***** Extracted data
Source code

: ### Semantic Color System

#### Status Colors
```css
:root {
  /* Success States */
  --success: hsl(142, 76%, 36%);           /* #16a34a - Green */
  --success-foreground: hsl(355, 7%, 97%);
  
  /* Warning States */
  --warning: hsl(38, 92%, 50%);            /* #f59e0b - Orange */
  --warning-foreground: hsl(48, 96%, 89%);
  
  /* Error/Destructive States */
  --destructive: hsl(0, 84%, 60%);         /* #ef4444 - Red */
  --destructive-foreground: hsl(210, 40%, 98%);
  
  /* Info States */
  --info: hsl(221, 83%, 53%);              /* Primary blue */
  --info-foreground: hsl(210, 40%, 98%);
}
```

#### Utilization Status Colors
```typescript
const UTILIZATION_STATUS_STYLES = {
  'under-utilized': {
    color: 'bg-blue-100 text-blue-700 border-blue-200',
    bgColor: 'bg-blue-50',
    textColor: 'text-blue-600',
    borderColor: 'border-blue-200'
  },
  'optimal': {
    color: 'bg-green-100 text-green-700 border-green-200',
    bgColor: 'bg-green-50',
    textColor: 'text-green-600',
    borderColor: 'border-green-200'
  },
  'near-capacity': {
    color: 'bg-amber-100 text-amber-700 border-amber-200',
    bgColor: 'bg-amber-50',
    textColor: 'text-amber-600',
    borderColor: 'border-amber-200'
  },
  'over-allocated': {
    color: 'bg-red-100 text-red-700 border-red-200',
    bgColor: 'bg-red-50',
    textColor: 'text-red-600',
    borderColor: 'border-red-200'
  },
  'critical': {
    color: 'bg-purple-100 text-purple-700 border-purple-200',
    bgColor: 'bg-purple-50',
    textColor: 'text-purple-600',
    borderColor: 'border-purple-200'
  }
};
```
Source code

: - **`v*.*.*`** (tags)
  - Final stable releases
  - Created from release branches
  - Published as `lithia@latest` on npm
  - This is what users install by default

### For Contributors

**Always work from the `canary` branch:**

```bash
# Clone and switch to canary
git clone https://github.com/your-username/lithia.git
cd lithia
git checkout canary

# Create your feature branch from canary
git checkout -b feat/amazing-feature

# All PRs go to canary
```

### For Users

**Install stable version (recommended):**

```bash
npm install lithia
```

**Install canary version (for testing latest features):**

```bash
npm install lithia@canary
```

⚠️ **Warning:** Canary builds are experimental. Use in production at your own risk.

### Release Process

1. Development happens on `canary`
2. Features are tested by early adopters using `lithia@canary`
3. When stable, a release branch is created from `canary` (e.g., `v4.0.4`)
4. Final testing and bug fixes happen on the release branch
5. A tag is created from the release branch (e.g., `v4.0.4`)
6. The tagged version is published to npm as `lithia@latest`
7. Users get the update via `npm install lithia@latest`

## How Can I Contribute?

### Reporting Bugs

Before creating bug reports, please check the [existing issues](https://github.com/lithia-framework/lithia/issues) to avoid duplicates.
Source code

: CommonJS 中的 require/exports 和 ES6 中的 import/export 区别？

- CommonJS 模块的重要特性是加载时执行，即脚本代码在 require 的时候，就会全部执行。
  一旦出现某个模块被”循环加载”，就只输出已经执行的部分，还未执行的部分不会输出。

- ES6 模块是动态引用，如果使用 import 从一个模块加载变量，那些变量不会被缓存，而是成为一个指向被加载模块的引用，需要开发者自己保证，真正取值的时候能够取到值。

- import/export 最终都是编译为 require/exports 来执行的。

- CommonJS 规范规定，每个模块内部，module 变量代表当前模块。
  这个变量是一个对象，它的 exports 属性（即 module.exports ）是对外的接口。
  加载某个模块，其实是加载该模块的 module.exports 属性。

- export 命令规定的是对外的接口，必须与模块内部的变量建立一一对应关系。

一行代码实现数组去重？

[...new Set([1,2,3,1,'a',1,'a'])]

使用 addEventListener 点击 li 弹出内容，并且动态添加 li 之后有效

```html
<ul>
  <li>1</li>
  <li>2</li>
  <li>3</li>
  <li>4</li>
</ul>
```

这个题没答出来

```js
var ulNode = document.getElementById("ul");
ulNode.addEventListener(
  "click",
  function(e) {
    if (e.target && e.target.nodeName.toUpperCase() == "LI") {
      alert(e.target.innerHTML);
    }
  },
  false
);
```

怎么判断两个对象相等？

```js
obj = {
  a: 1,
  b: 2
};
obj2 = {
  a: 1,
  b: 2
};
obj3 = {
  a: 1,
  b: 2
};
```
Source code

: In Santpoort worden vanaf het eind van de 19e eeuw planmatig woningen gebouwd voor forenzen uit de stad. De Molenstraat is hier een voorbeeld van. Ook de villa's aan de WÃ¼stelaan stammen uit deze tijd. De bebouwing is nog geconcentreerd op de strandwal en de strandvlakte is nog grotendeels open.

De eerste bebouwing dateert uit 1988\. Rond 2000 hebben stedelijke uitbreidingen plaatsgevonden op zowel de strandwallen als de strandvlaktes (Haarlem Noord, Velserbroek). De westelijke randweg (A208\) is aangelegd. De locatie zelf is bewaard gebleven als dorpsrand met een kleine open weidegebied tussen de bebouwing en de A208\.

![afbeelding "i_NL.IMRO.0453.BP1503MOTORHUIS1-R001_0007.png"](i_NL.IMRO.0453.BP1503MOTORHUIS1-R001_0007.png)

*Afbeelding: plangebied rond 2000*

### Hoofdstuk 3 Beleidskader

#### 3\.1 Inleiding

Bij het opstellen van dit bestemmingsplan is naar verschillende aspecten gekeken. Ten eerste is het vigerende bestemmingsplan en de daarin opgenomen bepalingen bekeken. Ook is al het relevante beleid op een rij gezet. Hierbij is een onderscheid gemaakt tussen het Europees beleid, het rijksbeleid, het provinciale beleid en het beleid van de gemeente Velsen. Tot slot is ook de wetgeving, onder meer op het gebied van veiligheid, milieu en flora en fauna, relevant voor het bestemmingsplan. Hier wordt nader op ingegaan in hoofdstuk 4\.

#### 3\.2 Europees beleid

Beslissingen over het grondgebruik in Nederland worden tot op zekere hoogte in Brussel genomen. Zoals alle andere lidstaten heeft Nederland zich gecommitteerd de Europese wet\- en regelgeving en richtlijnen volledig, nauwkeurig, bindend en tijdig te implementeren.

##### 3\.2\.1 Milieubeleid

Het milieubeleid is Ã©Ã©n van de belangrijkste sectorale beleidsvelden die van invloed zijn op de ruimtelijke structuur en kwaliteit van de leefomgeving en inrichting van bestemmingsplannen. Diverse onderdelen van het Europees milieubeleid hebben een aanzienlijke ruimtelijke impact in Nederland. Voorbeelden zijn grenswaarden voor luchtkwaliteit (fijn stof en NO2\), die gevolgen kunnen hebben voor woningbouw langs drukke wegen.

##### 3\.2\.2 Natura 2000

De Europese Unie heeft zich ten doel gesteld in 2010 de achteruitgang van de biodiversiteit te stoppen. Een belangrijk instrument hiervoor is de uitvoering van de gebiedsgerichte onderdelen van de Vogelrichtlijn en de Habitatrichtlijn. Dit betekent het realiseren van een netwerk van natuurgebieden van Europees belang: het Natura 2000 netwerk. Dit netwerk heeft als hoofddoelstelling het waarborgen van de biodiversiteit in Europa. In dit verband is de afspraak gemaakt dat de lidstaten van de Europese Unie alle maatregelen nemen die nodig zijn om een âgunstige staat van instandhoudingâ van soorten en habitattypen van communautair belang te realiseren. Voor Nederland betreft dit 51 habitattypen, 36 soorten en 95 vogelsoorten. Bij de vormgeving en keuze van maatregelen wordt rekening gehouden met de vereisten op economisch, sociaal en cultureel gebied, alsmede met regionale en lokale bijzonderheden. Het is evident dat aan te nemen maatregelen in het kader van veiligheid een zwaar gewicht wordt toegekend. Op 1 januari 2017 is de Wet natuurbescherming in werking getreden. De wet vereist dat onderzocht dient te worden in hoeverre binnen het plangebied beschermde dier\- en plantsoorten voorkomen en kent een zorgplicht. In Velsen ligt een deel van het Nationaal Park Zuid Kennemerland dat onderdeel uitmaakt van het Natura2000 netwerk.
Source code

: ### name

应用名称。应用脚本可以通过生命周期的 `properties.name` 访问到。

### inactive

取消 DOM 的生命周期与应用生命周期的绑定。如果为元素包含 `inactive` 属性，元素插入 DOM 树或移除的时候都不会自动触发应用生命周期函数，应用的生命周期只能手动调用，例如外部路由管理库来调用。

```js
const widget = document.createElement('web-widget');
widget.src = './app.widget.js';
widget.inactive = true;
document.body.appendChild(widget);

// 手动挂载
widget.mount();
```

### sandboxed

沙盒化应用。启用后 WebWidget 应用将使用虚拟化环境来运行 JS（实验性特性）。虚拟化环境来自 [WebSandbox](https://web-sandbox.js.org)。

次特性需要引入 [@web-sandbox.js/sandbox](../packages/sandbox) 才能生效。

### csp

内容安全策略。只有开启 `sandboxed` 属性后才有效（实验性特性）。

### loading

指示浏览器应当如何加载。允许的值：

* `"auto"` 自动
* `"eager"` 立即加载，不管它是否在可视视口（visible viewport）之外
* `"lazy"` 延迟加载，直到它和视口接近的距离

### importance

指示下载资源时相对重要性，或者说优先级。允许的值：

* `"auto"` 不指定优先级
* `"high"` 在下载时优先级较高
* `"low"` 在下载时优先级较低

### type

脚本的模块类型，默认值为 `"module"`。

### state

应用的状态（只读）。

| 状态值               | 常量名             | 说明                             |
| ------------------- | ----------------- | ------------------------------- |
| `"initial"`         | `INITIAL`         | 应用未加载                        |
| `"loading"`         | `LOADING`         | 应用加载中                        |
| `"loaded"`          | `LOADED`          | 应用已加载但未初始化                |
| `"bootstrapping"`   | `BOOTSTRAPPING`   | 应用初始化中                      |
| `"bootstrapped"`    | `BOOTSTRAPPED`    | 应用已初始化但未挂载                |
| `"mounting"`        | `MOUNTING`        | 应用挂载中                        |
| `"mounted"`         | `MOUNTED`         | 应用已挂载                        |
**********
**Your objective**
Your answer must consist solely of the lines above between the line holding "- Published as" and the line holding "2. Features are", inclusive, copied exactly.

**Solution**
  - Published as `lithia@latest` on npm
  - This is what users install by default

### For Contributors

**Always work from the `canary` branch:**

```bash
# Clone and switch to canary
git clone https://github.com/your-username/lithia.git
cd lithia
git checkout canary

# Create your feature branch from canary
git checkout -b feat/amazing-feature

# All PRs go to canary
```

### For Users

**Install stable version (recommended):**

```bash
npm install lithia
```

**Install canary version (for testing latest features):**

```bash
npm install lithia@canary
```

⚠️ **Warning:** Canary builds are experimental. Use in production at your own risk.

### Release Process

1. Development happens on `canary`
2. Features are tested by early adopters using `lithia@canary`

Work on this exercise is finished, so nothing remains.